To validate the optimized design, I create a virtual prototype of the bionic robot in ADAMS using the determined leg lengths ($l_0 = 50$ mm, $l_1 = 90$ mm, $l_2 = 110$ mm) and gait parameters ($h = 35$ mm, $S = 65$ mm, $T = 0.4$ s). A control simulation is performed with pre-optimized parameters for comparison. The results, depicted in motion plots, indicate that the optimized bionic robot travels 560 mm in 2.4 s, a 73% increase in distance covered compared to the pre-optimized version. Although vertical抖动 slightly increases, the roll, pitch, and yaw angles are reduced, demonstrating enhanced stability. Overall, the optimization boosts both speed and stability, confirming the effectiveness of the bionic robot’s design.

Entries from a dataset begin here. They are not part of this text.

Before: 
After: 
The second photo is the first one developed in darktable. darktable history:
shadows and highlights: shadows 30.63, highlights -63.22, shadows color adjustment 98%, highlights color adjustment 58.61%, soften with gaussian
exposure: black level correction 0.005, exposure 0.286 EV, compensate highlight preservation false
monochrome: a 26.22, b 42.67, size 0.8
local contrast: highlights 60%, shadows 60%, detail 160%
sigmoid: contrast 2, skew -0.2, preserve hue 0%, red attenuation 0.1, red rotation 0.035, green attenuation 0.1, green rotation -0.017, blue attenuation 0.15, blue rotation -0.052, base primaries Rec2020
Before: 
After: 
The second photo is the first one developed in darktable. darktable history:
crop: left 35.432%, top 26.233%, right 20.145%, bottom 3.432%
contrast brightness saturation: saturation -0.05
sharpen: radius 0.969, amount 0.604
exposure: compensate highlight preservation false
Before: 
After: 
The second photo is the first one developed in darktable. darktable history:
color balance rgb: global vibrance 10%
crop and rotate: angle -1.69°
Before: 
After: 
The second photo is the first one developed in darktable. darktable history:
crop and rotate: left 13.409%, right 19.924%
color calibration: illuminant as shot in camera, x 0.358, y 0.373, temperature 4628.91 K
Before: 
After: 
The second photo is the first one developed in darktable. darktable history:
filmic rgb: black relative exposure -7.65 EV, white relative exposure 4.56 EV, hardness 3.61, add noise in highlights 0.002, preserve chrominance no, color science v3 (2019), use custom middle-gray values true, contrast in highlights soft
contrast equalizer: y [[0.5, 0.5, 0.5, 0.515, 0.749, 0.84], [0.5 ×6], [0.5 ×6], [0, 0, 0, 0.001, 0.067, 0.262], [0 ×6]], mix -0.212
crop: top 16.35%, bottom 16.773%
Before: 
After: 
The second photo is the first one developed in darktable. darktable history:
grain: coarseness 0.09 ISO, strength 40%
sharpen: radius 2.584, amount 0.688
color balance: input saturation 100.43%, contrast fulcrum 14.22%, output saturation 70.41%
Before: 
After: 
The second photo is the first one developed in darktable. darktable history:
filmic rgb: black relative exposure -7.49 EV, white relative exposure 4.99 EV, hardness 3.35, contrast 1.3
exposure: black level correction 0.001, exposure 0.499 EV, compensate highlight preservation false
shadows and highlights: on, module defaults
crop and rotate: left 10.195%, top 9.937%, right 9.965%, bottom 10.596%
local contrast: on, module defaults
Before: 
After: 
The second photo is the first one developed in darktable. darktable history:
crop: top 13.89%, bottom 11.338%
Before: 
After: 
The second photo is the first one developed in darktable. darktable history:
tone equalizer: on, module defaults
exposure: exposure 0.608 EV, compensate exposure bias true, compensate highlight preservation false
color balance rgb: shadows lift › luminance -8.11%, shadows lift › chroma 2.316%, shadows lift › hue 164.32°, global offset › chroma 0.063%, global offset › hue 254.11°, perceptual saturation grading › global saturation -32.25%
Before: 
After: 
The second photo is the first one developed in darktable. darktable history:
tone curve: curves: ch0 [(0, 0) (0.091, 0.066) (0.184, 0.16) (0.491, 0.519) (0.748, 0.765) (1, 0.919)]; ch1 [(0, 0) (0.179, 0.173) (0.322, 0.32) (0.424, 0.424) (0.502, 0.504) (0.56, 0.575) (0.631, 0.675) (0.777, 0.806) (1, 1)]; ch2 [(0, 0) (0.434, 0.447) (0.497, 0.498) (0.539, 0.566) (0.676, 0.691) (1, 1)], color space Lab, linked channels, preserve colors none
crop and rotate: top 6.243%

In conclusion, this work presents a bionic robot inspired by turtle crawling and goat walking, capable of dual-mode locomotion for diverse terrains. Through kinematic modeling and parameter optimization, I derive optimal leg dimensions and gait parameters that maximize foot workspace and balance speed with stability. The use of MATLAB for analysis and ADAMS for simulation validates the improvements, showing significant gains in performance. Future research could explore dynamic control strategies or incorporate sensors for adaptive gait adjustment. This bionic robot exemplifies how bio-inspired design can address real-world robotics challenges, paving the way for more versatile and efficient machines.